Die Qualität von Kolinsky-Rotmarderpinseln, mit Haaren aus den Schweifen der Marder aus den kältesten Gegenden Sibiriens, finde ich am besten. Längere Haare sind zwar teuerer als kurze, aber je länger das Haar, umso besser der Pinsel.
DIE FARBEN
Grundsätzlich ähneln sich alle Farben in ihrer Zusammensetzung. Sie bestehen im Wesentlichen aus immer gleichen Pigmenten und einem Bindemittel, das die Farbteilchen auf der Malfläche festhält. Die Bindemittel sind bei Aquarellfarben besondere wasserlösliche Gummiarten. Bei Ölfarben sind es Öle, die beim Trocknen fest werden und so die Bindung übernehmen.

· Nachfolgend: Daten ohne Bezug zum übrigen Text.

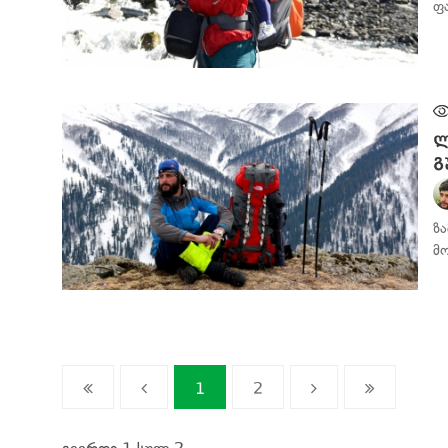
ფ
ᲛᲝᲒᲖᲐᲣᲠᲘᲡ ᲓᲦᲘᲣᲠᲘ
ლ
გ
ზ
მ
ᲛᲝᲒᲖᲐᲣᲠᲘᲡ ᲓᲦᲘᲣᲠᲘ
1
2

Der Gummi bleibt bei Aquarellfarben wasserlöslich, d.h. auch noch auf dem bemalten Papier, so dass sich die Farben dadurch vermischen können. Nur wenn die Malerin mit dem Pinsel schneller ist, als sich das Bindemittel lösen kann, liegen die Farben übereinander und dann entsteht das eigentlich Charakteristische in der Aquarellmalerei, die Lasur.

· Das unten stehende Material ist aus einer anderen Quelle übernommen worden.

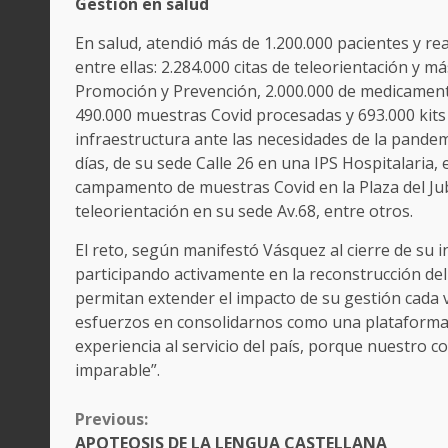
Gestión en salud
En salud, atendió más de 1.200.000 pacientes y real
entre ellas: 2.284.000 citas de teleorientación y m
Promoción y Prevención, 2.000.000 de medicament
490.000 muestras Covid procesadas y 693.000 kit
infraestructura ante las necesidades de la pandem
días, de su sede Calle 26 en una IPS Hospitalaria, e
campamento de muestras Covid en la Plaza del Jub
teleorientación en su sede Av.68, entre otros.
El reto, según manifestó Vásquez al cierre de su i
participando activamente en la reconstrucción del
permitan extender el impacto de su gestión cad
esfuerzos en consolidarnos como una plataforma 
experiencia al servicio del país, porque nuestro 
imparable”.
CONTINUE
Previous:
READING
APOTEOSIS DE LA LENGUA CASTELLANA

Die meisten Wasserfarben sind Deckfarben, denen weiße Füllstoffe zugesetzt wurden. Aquarellfarben sind transparent. Die Pigmente für hochwertige Aquarellfarben (Künstlerfarben) sind meist sehr viel feiner zerrieben als preisgünstige Studien-Aquarellfarben, um dünnste und durchsichtige Farbschichten zu ermöglichen. Die Lichtechtheit der Farben ist unterschiedlich, aber ein paar hundert Jahre halten sie schon alle.
DIE TECHNIK
Für das moderne Aquarell gibt es inzwischen neben der klassischen Malweise auch viele neue Techniken.

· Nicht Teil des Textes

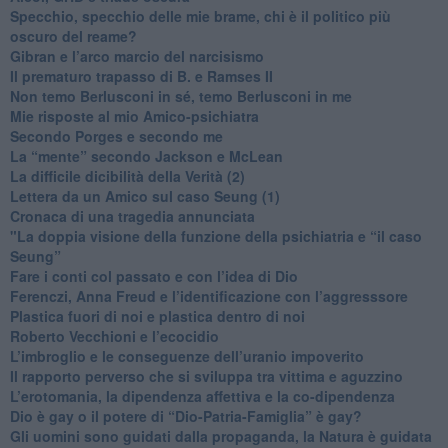
​Specchio, specchio delle mie brame, chi è il politico più
oscuro del reame?
​Gibran e l’arco marcio del narcisismo
​Il prematuro trapasso di B. e Ramses II
​Non temo Berlusconi in sé, temo Berlusconi in me
​Mie risposte al mio Amico-psichiatra
​Secondo Porges e secondo me
​La “mente” secondo Jackson e McLean
La difficile dicibilità della Verità (2)
​Lettera da un Amico sul caso Seung (1)
​Cronaca di una tragedia annunciata
"​La doppia visione della funzione della psichiatria e “il caso
Seung”
​Fare i conti col passato e con l’idea di Dio
​Ferenczi, Anna Freud e l’identificazione con l’aggresssore
Plastica fuori di noi e plastica dentro di noi
​Roberto Vecchioni e l’ecocidio
​L’imbroglio e le conseguenze dell’uranio impoverito
​Il rapporto perverso che si sviluppa tra vittima e aguzzino
L’erotomania, la dipendenza affettiva e la co-dipendenza
​Dio è gay o il potere di “Dio-Patria-Famiglia” è gay?
​Gli uomini sono guidati dalla propaganda, la Natura è guidata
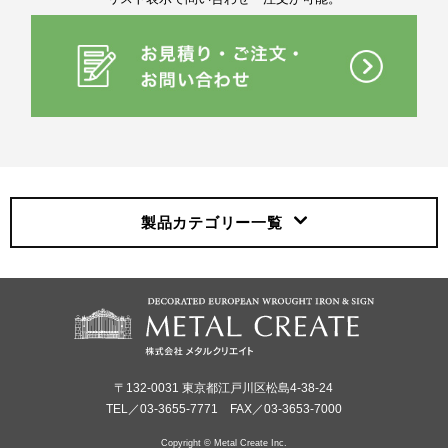
製品カテゴリー
一覧
〒132-0031 東京都江戸川区松島4-38-24
TEL／03-3655-7771 FAX／03-3653-7000
Copyright © Metal Create Inc.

Klassisch heißt: Mehrere Lasuren transparenter Farbe werden auf weißem Papier angelegt, und für die Glanzlichter werden die weißen Stellen des Papiers ausgespart.
Heute werden Aquarellfarben auch mit anderen nicht-transparenten Wasserfarben, wie z.B. Acryl oder Gouache, gemeinsam in einem Werk verarbeitet. Deckweiß Tusche, Marker, Bleistift, Pastellstift usw. werden als besondere Ausdrucksmittel eingesetzt.
Sanfte Farbübergänge sind bei Aquarellfarben etwas schwieriger, als bei Öl- oder Pastellfarben, da sie schneller trocknen. Allerdings wird bei Einsatz der Technik Nass in Nass die gesamte Papierfläche feucht gehalten, so dass die Farben ineinander verlaufen können. Dabei ist natürlich darauf zu achten, daß die Farben sich dabei nicht vermischen, denn wenn das Blau des Himmels mit dem Gelb des Sonnenlichtes ineinander übergehen soll, wird bei einem zu feuchten Papier schnell ein grüner Himmel daraus.
Lasuren werden angelegt, um auf nassem Papier einen weichen Hintergrund zu schaffen oder um eine Untermalung anzulegen. Aber auch mit einer nassen Lasur, die über einer trockenen angelegt wird, sind zusätzliche Reize zu schaffen.
Jedes Bild ist eine Anhäufung von Tricks. Die Welt ist dreidimensional, aber der Maler hat nur die flache Papieroberfläche zur Verfügung. Eines der schönsten Merkmale eines Landschaftsbildes ist das Gefühl von Weite. Hier ist nicht nur Linearperspektive sondern auch Luftperspektive gefragt.
Licht ist der wichtigste Faktor in allen Bildern. Ein Abendlicht wirft andere Schatten als ein Morgenlicht, sogar die Formen der Wolken am Mittagshimmel sehen anders aus, als ein farbiger Abendhimmel. Nebliges diffuses Licht ermöglicht die Formen von Gebäuden und Bäumen zu vereinfachen. Helles Sonnenlicht, auch Sonnenuntergänge, lassen Details hervortreten.
DAS MOTIV
Die Vorlage, d.h. die Natur oder das Foto dienen als Grundlage für die Umsetzung der eigenen Vorstellung für das Motiv. Das Foto dient dazu das Sujet in Erinnerung zu rufen und die Linien für die perspektivische Darstellung vorzugeben. Fotos sollten möglichst selbst geschossen werden. Hier ist die Möglichkeit gegeben, das Motiv aus den verschiedensten Blickwinkeln einzufangen und zu Hause in Ruhe daraus den Bildaufbau zu komponieren.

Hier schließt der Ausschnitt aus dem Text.